Robbens Verletzung oder: Das ewige Gerangel zwischen Verein und Nationalelf

05Aug10

Netherland's Arjen Robben reacts after a goal by Spain during their 2010 World Cup final soccer match at Soccer City stadium in Johannesburg July 11, 2010. REUTERS/Oleg Popov (SOUTH AFRICA - Tags: SPORT SOCCER WORLD CUP)

Karl-Heinz Rummennigge ließ sich zu einem geradezu philosophischen Vergleich hinreißen. „Wenn ich ein Auto miete, muss ich das ja auch in ordentlichem Zustand zurückgeben“, polterte der Vorstandschef des FC Bayern München. Und schob den Grund für seinen Ärger gleich hinterher: „Man hat uns, wenn ich das mal so sagen darf, Arjen Robben enteignet und dann demoliert wieder in die Garage gestellt.“

Wieder einmal kochen die Emotionen hoch beim deutschen Rekordmeister. Arjen Robben, der große Star der Mannschaft, bester Bundesligaspieler der vergangenen Saison, fällt wegen einer Verletzung vermutlich zwei Monate aus. Der 26jährige Dribbelkünstler fehlt damit nicht nur beim Start in die neue Bundesligasaison, sondern auch in den ersten wichtigen Duellen in der Champions League und im DFB-Pokal. Und das alles wegen einer Verletzung, die er sich vermutlich schon vor der WM in Südafrika zugezogen hatte, die aber von den holländischen Teamärzten verharmlost und vertuscht wurde.

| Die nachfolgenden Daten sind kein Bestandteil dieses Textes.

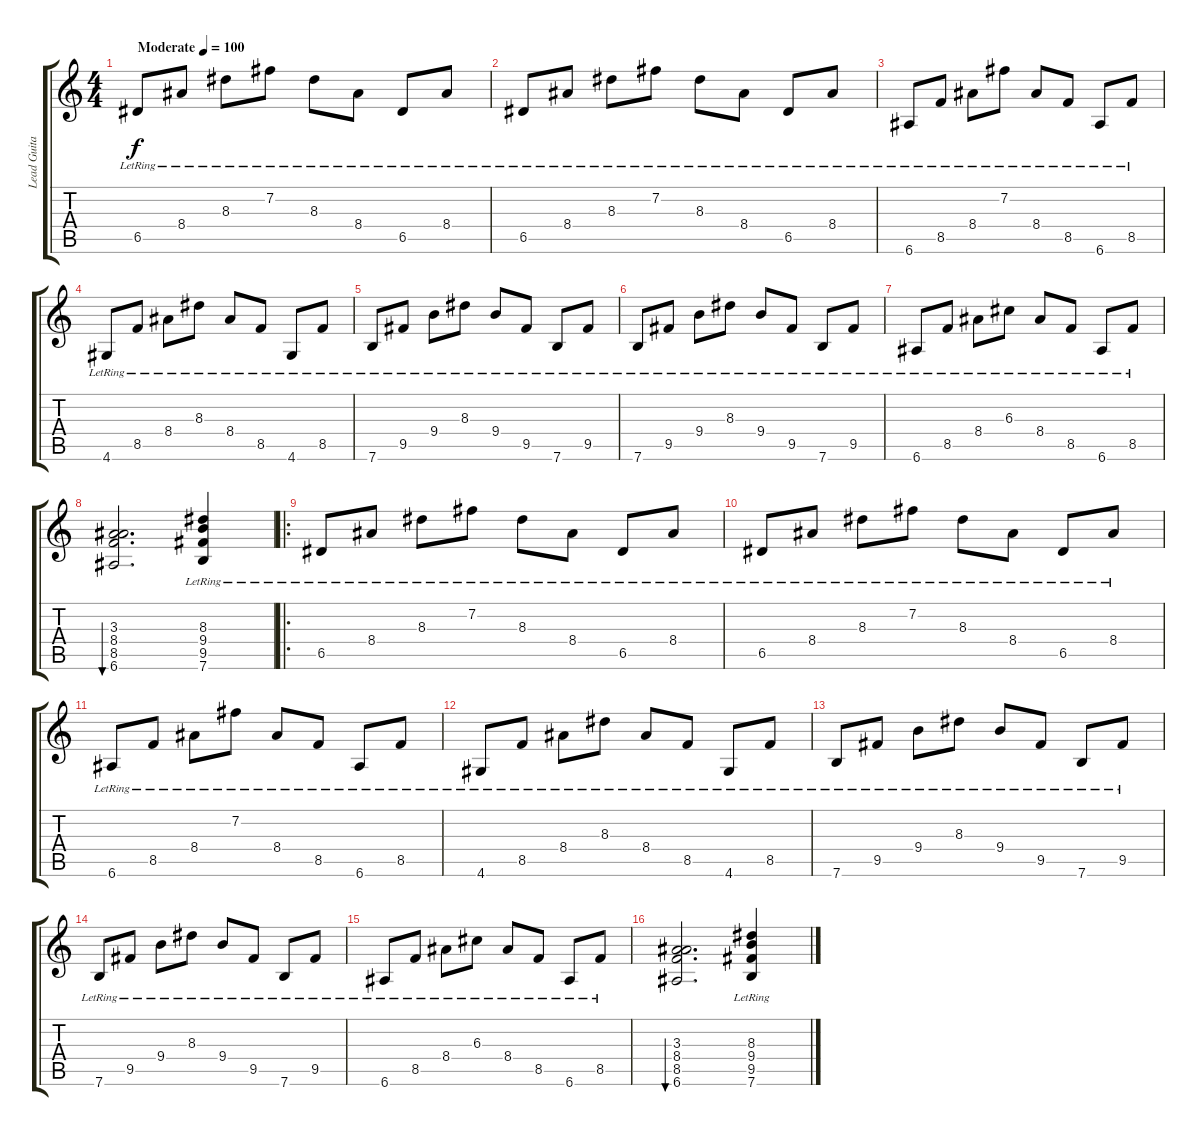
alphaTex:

\track ("Lead Guitar (Clean)" "Lead Guita") {instrument electricguitarclean}
\staff {score tabs}
\tuning (E4 B3 G3 D3 A2 E2) {hide}
\ts (4 4)
\tempo (100 "Moderate")
\clef g2
\ks c
6.5{lr}.8{dy f instrument electricguitarclean} 8.4{lr}.8 8.3{lr}.8 7.2{lr}.8 8.3{lr}.8 8.4{lr}.8 6.5{lr}.8 8.4{lr}.8 |
6.5{lr}.8 8.4{lr}.8 8.3{lr}.8 7.2{lr}.8 8.3{lr}.8 8.4{lr}.8 6.5{lr}.8 8.4{lr}.8 |
6.6{lr}.8 8.5{lr}.8 8.4{lr}.8 7.2{lr}.8 8.4{lr}.8 8.5{lr}.8 6.6{lr}.8 8.5{lr}.8 |
4.6{lr}.8 8.5{lr}.8 8.4{lr}.8 8.3{lr}.8 8.4{lr}.8 8.5{lr}.8 4.6{lr}.8 8.5{lr}.8 |
7.6{lr}.8 9.5{lr}.8 9.4{lr}.8 8.3{lr}.8 9.4{lr}.8 9.5{lr}.8 7.6{lr}.8 9.5{lr}.8 |
7.6{lr}.8 9.5{lr}.8 9.4{lr}.8 8.3{lr}.8 9.4{lr}.8 9.5{lr}.8 7.6{lr}.8 9.5{lr}.8 |
6.6{lr}.8 8.5{lr}.8 8.4{lr}.8 6.3{lr}.8 8.4{lr}.8 8.5{lr}.8 6.6{lr}.8 8.5{lr}.8 |
(3.3 8.4 8.5 6.6).2{d bu 120} (8.3{lr} 9.4{lr} 9.5{lr} 7.6{lr}).4 |
\ro
6.5{lr}.8 8.4{lr}.8 8.3{lr}.8 7.2{lr}.8 8.3{lr}.8 8.4{lr}.8 6.5{lr}.8 8.4{lr}.8 |
6.5{lr}.8 8.4{lr}.8 8.3{lr}.8 7.2{lr}.8 8.3{lr}.8 8.4{lr}.8 6.5{lr}.8 8.4{lr}.8 |
6.6{lr}.8 8.5{lr}.8 8.4{lr}.8 7.2{lr}.8 8.4{lr}.8 8.5{lr}.8 6.6{lr}.8 8.5{lr}.8 |
4.6{lr}.8 8.5{lr}.8 8.4{lr}.8 8.3{lr}.8 8.4{lr}.8 8.5{lr}.8 4.6{lr}.8 8.5{lr}.8 |
7.6{lr}.8 9.5{lr}.8 9.4{lr}.8 8.3{lr}.8 9.4{lr}.8 9.5{lr}.8 7.6{lr}.8 9.5{lr}.8 |
7.6{lr}.8 9.5{lr}.8 9.4{lr}.8 8.3{lr}.8 9.4{lr}.8 9.5{lr}.8 7.6{lr}.8 9.5{lr}.8 |
6.6{lr}.8 8.5{lr}.8 8.4{lr}.8 6.3{lr}.8 8.4{lr}.8 8.5{lr}.8 6.6{lr}.8 8.5{lr}.8 |
(3.3 8.4 8.5 6.6).2{d bu 120} (8.3{lr} 9.4{lr} 9.5{lr} 7.6{lr}).4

In einem Vorbereitungsspiel vor dem Weltturnier hatte sich Robben einen leichten Muskelfaserriss zugezogen. Doch der Stürmer, der um jeden Preis dabei sein wollte, ließ sich von einem vermeintlichen Wunderheiler fitspritzen, der ihm versprochen hatte, ihn wieder gesund zu kriegen. Tatsächlich konnte Robben am den dritten Gruppenspiel mitwirken und führte seine Holländer mit starken Leistungen und zwei Toren in der K.O.-Phase bis ins Finale. Er wirkte spritzig und fit. Umso niederschmetternder jetzt die Diagnose, die nach seiner Rückkehrs ins Bayern-Training von Teamarzt Dr. Müller-Wohlfahrt gestellt wurde.

Diesen schlampigen Umgang mit einem offenbar angeschlagenen Spieler wollen die Bayern-Bosse nicht einfach so hinnehmen. Zwar bekamen die Bayern wie alle anderen Vereine, die Spieler für die WM abstellten, eine Entschädigungssumme von der FIFA gezahlt, doch Rummenigge will mehr: „Die Kosten für unsere Spieler sind mindestens fünf – bis sechsmal so hoch wie das, was wir von der FIFA bekommen“, grantelte der erboste Bayern-Boss in der Süddeutschen Zeitung und forderte eine Schadensersatzzahlung vom holländischen Fußballverband.

Die Bayern sehen sich in der Opferrolle: Sie stellen die Spieler für ein großes Turnier und zahlen hinterher die Zeche. Natürlich ist dieser Ärger in gewisser Weise verständlich, da jeder Verein in erster Linie auf sich schaut. Aber Fußballfeste wie eine WM leben nun einmal davon, dass die besten Spieler auflaufen, und auch die Spieler selbst wollen natürlich, wenn es irgendwie machbar ist, bei solch einem Ereignis dabei sein. Könnten die Vereine bestimmen, wer bei einer WM zu spielen hat und wer nicht, wäre das Ergebnis vermutlich ein Turnier ohne Stars. Und dann könnte man auch gleich auf eine WM verzichten.